Neither was Tony as renowned as a good Romualdez, like his uncle Quasi, the former Health Secretary who, despite retirement, continues to work hard and fulfill his civic duties, especially in championing health for the poor. Like Quasi, Tony was a good Romualdez.

Tony was a good person because he cared for others, because he wanted people to be happy. When we say Tony wanted people to appreciate life, he wanted us to see the true, the good, and the beautiful, but not in the Imeldific sense. Tony usually hosted dinners for his friends, including the annual Christmas parties of his class. In one instance, he told Mike: Punta ka sa condo earlier pare. Don’t miss the sunset; napakaganda ng view dito.

For Tony, what is true is the Philippine reality, including the poverty of the many and the tyranny of a few. Tony sponsored medical missions in the depressed communities of Singalong. And he fought for justice and good government. He was one of the faceless heroes (though he carried the name Romuladez) in the struggle against the illegitimate Gloria Arroyo regime. He was intense in his participation in the protest meetings and demonstrations. At that time, his physical and health condition was already fragile.

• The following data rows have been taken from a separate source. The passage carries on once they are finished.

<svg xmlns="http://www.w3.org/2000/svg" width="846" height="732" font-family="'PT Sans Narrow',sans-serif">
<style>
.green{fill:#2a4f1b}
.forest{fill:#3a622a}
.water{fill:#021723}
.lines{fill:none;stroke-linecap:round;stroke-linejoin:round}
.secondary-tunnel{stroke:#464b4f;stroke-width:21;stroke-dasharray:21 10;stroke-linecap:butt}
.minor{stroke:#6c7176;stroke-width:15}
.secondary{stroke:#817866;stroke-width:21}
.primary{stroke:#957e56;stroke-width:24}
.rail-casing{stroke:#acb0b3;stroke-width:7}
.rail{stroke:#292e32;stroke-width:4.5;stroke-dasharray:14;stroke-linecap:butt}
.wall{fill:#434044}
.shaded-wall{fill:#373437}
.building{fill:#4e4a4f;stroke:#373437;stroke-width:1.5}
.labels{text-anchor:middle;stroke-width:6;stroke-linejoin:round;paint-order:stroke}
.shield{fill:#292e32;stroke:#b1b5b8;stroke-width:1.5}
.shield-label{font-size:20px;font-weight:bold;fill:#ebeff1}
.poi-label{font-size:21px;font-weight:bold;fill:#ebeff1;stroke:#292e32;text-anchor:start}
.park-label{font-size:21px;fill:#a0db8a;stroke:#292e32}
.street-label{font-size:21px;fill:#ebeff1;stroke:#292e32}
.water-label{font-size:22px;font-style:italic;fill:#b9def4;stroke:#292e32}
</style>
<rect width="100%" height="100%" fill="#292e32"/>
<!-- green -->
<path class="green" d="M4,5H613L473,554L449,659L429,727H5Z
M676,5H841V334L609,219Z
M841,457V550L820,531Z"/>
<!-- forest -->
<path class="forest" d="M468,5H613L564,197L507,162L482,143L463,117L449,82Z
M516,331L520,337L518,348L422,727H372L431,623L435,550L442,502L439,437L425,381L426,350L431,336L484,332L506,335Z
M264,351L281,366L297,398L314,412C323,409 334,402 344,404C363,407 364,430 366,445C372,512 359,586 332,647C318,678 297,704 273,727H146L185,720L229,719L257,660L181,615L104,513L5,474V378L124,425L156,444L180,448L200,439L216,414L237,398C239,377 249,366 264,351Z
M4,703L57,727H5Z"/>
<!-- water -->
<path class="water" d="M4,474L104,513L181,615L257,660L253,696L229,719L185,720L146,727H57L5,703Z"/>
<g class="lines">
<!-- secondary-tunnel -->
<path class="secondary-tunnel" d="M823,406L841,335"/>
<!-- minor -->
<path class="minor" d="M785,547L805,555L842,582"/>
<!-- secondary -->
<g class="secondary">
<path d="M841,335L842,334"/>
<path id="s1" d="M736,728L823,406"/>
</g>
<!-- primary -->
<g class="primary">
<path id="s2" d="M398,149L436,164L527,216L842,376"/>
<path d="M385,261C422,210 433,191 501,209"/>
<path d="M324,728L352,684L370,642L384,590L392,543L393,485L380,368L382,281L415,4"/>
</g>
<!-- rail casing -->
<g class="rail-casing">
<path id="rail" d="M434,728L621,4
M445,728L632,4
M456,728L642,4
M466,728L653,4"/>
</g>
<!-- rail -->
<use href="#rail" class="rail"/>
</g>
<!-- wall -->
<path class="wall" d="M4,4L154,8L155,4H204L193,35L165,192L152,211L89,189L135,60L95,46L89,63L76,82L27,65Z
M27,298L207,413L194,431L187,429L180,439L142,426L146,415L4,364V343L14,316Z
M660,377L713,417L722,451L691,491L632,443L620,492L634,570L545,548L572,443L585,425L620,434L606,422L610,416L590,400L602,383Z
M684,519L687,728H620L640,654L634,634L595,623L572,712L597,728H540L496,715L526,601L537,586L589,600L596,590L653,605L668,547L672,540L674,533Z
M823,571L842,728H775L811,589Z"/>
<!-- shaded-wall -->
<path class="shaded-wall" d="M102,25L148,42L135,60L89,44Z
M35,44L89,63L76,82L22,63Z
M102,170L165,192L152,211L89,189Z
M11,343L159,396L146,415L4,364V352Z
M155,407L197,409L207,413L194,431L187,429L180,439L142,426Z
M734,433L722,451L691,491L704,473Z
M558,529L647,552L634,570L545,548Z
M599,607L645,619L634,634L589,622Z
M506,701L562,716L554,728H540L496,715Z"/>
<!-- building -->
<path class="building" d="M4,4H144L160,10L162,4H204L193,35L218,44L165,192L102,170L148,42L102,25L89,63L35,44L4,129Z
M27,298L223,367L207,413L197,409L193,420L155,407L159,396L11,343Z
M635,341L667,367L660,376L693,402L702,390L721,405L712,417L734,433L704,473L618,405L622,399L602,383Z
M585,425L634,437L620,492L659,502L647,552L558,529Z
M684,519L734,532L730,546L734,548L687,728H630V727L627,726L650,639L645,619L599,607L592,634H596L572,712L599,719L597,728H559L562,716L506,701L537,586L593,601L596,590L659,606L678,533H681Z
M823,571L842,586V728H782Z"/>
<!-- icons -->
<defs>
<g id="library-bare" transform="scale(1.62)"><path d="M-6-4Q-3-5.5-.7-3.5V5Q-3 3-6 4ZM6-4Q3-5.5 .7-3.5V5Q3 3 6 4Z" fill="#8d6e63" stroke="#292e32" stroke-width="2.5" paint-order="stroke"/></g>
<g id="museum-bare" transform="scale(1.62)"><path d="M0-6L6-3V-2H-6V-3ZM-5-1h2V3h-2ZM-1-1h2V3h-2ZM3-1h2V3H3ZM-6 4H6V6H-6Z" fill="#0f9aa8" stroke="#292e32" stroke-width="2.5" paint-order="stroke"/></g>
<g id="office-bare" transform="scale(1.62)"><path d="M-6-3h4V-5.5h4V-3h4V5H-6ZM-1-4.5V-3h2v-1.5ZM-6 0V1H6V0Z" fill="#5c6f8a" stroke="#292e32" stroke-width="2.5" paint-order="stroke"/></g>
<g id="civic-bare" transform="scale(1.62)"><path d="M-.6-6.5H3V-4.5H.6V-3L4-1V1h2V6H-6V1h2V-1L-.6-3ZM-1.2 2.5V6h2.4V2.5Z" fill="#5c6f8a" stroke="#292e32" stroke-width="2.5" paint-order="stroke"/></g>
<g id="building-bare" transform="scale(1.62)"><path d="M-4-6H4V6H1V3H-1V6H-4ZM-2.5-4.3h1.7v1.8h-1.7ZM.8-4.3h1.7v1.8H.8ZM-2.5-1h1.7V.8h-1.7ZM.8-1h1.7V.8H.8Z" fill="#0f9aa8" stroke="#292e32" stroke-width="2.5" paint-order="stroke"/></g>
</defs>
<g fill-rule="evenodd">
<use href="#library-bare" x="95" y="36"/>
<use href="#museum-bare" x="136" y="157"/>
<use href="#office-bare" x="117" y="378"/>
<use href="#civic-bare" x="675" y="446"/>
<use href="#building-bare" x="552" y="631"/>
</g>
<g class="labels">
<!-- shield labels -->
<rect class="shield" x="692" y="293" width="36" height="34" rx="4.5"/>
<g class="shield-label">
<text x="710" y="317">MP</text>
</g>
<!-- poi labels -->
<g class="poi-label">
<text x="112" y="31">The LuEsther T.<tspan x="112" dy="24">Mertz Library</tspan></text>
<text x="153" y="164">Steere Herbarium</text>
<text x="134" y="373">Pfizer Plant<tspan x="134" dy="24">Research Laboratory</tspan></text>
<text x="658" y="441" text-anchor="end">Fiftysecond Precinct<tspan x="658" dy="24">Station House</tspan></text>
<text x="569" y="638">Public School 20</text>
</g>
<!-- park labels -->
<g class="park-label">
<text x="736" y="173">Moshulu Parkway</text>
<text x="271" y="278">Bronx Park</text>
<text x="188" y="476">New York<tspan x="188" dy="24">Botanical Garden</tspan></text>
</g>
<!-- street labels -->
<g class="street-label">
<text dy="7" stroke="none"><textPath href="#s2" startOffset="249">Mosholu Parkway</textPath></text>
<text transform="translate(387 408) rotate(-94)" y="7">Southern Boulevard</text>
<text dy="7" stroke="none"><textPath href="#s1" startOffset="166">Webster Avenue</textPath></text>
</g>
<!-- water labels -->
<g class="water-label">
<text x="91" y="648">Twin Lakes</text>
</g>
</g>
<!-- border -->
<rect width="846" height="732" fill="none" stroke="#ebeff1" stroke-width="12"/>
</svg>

He showed leadership; he was a motivator in his batch, urging and mobilizing classmates to fight Gloria. He was a born leader. Mike’s first exposure to this was when he and Tony were second grade elementary students. Tony was the leader of a small band of classmates, engaging another group in some kiddie war play. From kiddie war to political warfare, Tony was skillful.

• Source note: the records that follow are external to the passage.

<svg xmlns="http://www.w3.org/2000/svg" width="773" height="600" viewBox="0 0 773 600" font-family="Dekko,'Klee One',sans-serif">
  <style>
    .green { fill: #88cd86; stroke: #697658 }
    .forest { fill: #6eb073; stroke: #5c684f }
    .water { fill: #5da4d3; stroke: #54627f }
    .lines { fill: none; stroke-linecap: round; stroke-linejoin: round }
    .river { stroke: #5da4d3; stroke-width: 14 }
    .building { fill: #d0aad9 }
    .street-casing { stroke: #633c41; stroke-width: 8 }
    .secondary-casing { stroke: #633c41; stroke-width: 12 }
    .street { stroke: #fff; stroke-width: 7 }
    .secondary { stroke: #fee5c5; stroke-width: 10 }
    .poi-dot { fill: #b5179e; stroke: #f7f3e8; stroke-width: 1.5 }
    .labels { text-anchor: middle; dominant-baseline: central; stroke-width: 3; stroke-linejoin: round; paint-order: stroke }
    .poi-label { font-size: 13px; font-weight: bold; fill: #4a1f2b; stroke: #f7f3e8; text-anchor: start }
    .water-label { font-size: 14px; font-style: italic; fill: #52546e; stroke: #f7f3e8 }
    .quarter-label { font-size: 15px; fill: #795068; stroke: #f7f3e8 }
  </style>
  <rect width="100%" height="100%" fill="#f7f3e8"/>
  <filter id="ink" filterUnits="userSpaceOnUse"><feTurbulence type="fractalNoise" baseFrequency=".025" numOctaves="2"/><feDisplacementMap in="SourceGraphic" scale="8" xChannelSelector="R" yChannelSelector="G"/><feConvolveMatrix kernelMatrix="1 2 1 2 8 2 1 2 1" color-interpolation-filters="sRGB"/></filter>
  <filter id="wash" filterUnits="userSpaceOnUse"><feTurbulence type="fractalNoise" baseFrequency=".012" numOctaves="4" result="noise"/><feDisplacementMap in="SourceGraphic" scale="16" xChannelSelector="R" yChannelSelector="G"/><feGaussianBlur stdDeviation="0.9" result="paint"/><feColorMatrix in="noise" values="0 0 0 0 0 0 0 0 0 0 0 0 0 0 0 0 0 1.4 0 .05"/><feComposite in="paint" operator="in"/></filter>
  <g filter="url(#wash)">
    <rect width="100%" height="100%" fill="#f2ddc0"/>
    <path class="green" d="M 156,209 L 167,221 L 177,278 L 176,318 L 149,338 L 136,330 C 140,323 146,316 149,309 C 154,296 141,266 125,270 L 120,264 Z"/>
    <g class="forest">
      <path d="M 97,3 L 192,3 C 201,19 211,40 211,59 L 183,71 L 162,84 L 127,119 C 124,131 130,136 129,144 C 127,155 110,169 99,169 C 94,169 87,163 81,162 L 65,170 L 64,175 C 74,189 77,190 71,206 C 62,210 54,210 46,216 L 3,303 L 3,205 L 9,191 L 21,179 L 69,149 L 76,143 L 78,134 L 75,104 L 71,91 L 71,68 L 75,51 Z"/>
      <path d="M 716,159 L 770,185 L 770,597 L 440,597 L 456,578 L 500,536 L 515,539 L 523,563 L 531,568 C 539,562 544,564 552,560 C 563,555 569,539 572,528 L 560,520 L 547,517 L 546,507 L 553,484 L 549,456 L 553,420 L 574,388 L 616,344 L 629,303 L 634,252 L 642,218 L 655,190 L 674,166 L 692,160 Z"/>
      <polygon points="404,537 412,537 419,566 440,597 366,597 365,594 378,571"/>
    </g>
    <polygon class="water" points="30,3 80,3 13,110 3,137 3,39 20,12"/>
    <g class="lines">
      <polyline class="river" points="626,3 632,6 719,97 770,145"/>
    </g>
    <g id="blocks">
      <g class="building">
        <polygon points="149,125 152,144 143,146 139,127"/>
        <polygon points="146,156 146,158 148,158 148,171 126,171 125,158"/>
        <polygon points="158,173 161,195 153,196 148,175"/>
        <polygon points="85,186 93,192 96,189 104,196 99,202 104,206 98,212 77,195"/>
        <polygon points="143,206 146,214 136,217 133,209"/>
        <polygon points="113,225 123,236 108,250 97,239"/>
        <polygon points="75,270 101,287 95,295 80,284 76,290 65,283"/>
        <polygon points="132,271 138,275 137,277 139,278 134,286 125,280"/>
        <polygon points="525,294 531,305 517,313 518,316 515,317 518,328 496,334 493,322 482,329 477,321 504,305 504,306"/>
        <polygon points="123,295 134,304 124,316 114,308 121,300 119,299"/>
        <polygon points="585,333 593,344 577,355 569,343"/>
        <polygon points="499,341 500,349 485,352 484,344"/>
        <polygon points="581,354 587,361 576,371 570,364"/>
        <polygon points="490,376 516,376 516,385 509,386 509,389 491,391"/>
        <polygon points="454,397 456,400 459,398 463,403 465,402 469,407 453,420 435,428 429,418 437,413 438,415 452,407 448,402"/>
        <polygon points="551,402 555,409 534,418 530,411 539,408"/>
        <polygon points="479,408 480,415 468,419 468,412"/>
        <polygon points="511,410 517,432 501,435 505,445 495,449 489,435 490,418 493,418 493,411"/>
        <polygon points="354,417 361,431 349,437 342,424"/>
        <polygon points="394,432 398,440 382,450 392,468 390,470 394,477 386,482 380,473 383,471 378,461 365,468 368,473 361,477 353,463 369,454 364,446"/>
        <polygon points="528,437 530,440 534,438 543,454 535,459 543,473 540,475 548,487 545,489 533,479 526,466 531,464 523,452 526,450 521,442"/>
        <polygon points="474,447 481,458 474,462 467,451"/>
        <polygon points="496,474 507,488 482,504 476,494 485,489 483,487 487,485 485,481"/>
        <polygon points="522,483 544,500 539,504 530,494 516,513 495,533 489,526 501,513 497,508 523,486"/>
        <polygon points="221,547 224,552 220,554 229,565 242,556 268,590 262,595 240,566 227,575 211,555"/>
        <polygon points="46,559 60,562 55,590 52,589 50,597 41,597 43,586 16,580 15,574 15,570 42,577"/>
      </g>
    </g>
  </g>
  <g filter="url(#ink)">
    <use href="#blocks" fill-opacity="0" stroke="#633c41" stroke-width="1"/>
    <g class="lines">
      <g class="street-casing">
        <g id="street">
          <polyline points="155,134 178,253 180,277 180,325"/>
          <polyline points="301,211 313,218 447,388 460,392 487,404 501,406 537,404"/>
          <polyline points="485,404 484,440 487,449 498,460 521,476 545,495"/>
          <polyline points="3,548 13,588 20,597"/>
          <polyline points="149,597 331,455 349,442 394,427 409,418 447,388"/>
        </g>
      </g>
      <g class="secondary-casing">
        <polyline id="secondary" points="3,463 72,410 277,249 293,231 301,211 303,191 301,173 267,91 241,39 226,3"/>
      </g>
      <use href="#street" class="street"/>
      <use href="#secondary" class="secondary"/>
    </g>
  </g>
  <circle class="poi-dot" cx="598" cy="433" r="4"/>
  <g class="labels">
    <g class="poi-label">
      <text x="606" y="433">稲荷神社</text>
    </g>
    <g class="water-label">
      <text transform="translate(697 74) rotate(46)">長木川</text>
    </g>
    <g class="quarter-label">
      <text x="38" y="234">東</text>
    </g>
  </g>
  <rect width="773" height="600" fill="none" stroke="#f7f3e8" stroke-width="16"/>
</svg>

And he was brave. In his teens, Tony really got whacked when he joined the APO fraternity. His cancer was of a terrible kind. Despite the pain, when Men saw him at the hospital, Tony was cheerful and chatty. But his heroic bravery was also expressed in fighting for good but dangerous causes.

Tony, the good, courageous and unpretentious Romualdez is gone. He was stricken by cancer of the kidney, which metastasized virulently. Vikkie, Tony’s beloved partner, said that his smoking was a contributing factor.

Let not Tony’s death be in vain. Let us emulate him in pursuing what is true, good, and beautiful. For Quasi and us, this will take expression in fighting for the passage of the law on sin tax reform—taxing tobacco will help prevent cancer that struck down Tony. Its passage would make Tony happy.